Since 30 July 2020, it is mandatory for companies, foreign companies and LLP to lodge the registrable controllers’ information with the Accounting Corporate & Regulatory Authority via the Bizfile portal, in addition to maintaining their own register of registrable controllers (“RORC”).
In response to COVID-19, more companies are looking at holding meetings and general meetings by electronic means, even where the company is permitted under prevailing safe management measures to hold a physical meeting. However, applicable laws or legal instruments may not permit meetings to be held electronically. Difficulties in holding meetings may give rise to problems in transacting usual commercial and governance matters.
The COVID-19 (Temporary Measures) (Alternative Arrangements for Meetings for Companies, Variable Capital Companies, Business Trusts, Unit Trusts and Debenture Holders) Order 2020 (“Order”) (as amended) prescribes the alternative arrangements for the conduct of general meetings (“Alternative Arrangements”). Compliance with these Alternative Arrangements will be deemed to be compliant with the relevant provisions of written law or legal instrument in respect of which the Alternative Arrangements are made.
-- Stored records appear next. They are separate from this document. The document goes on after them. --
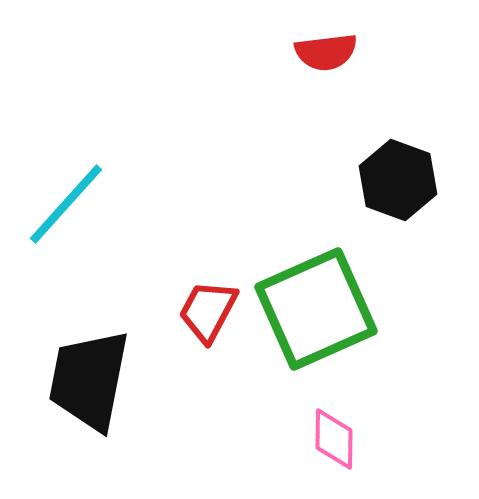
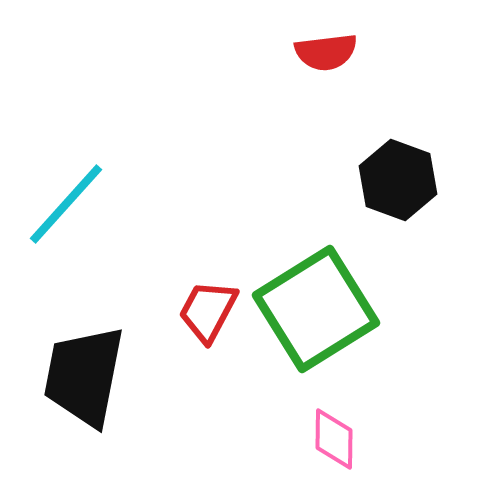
green square: rotated 8 degrees counterclockwise
black trapezoid: moved 5 px left, 4 px up
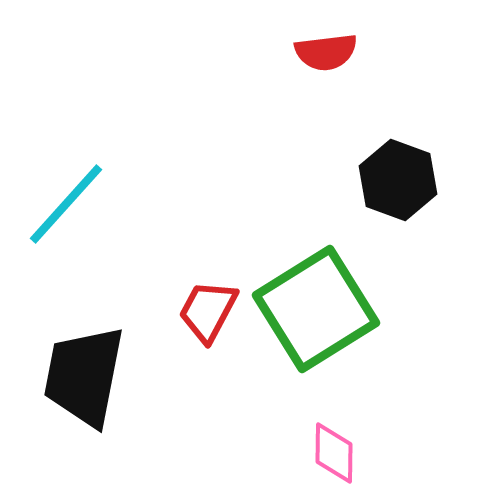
pink diamond: moved 14 px down
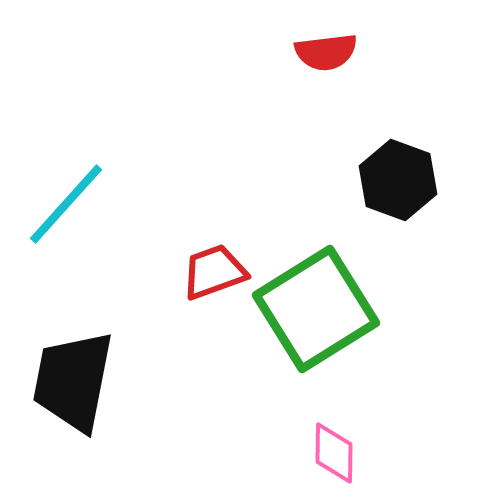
red trapezoid: moved 6 px right, 39 px up; rotated 42 degrees clockwise
black trapezoid: moved 11 px left, 5 px down
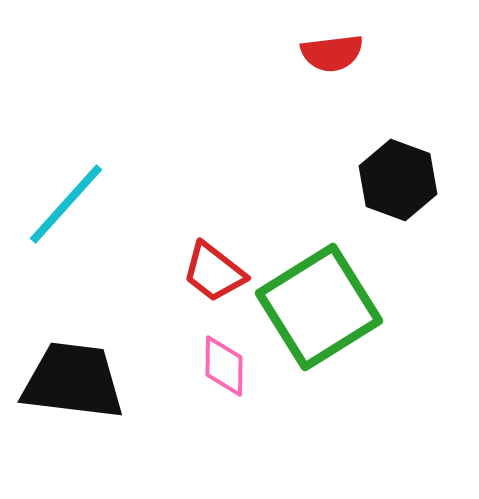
red semicircle: moved 6 px right, 1 px down
red trapezoid: rotated 122 degrees counterclockwise
green square: moved 3 px right, 2 px up
black trapezoid: rotated 86 degrees clockwise
pink diamond: moved 110 px left, 87 px up
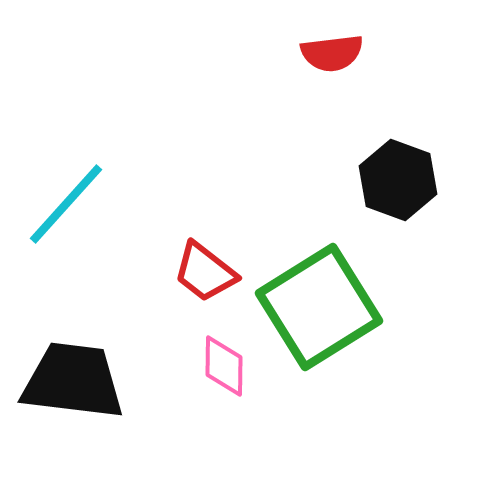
red trapezoid: moved 9 px left
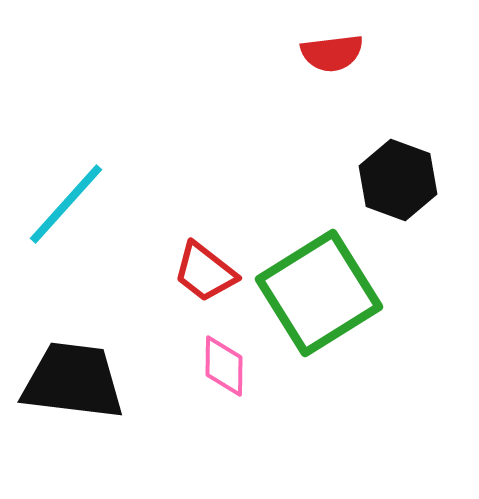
green square: moved 14 px up
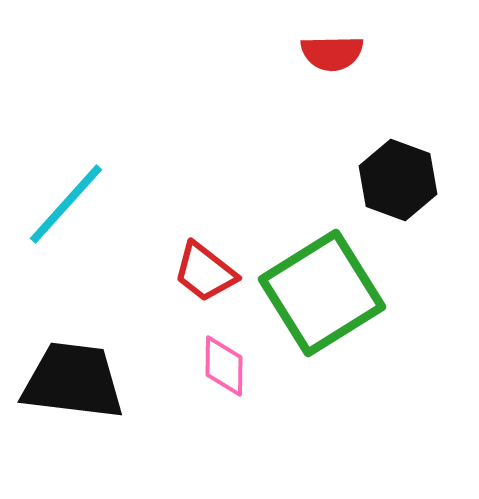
red semicircle: rotated 6 degrees clockwise
green square: moved 3 px right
The Order is permissive, not mandatory.
In addition, more companies are looking at digitalisation and adopting digital/electronic signatures and maintaining statutory documents in electronic form due to the COVID-19 pandemic.
This timely workshop will be a useful recap for professionals and business owners on the requirements of the RORC/ROND and insights on the current trends on holding virtual meetings and digitalisation.
Revisiting the Requirements on Register of Registrable Controllers (“RORC”) and Register of Nominee Directors (“ROND”) for Companies and Foreign Companies
Trend on Holding Virtual Meetings
Maintenance of Documents in Electronic Form
Senior Corporate Services Manager
RAJAH & TANN SINGAPORE LLP
Angela has vast experience of more than 14 years in corporate secretarial work and is an Associate member of the Chartered Secretaries Institute of Singapore.
She is currently acting as Company Secretary and provides a full spectrum of corporate secretarial services to a broad range of local, multi-national and public listed clients (including S Chips) and advises on compliance and regulatory requirements. She also assisted with the restructuring and initial public offering of several public listed companies.
Prior to Rajah & Tann Singapore LLP, she has worked at large accounting and corporate secretarial firms.